EXCERPT PROVIDED ::
_ _ _ _ _ _ _

The national median rent on newly tenanted homes increased by $25 a week last year, although rents in Auckland went against the trend and were unchanged.
The latest bond data from the Ministry of Business Innovation and Employment shows bonds were received for 35,115 residential properties across the entire country in the fourth quarter of last year, most of which would have been for new tenancies.
The median rent for those tenancies was $550 a week, up by $25 a week (4.5%) compared to the fourth quarter (Q4) of 2021.
Interest.co.nz collates the data by all main urban districts and by the main rental property types - one and two bedroom apartments/units and three bedroom houses.
The first table below shows the median rent for each of those dwelling types from Q1 2021 to Q4 2022.
Over the 12 months from Q4 2021 to Q4 2022, the biggest increase by property type nationally was for three bedroom houses, up by $30 a week to $600, followed by one bedroom apartments/units up by $15 a week to $415 and two bedroom apartment/units up by $10 a week to $530.

_ _ _ _ _ _ _

AIM OF THE EXERCISE :: In the rent report above, what was the median weekly rent for three bedroom houses nationally in Q4 2022?

ENTRIES PROVIDED ::

_ _ _ _ _ _ _

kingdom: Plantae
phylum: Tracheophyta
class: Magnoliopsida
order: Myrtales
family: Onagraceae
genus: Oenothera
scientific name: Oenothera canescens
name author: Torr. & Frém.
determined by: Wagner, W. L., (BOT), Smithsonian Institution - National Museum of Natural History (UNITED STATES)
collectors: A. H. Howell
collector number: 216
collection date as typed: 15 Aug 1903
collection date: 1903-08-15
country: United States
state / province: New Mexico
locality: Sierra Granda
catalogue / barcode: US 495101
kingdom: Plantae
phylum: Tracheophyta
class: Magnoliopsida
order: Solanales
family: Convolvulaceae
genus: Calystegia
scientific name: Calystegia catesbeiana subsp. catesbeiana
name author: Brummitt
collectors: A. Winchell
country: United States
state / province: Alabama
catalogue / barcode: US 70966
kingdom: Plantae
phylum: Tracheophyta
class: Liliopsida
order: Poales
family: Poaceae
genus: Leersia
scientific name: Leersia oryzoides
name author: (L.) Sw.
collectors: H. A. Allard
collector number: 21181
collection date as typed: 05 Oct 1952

_ _ _ _ _ _ _

REPLY TO THE EXERCISE :: $600 a week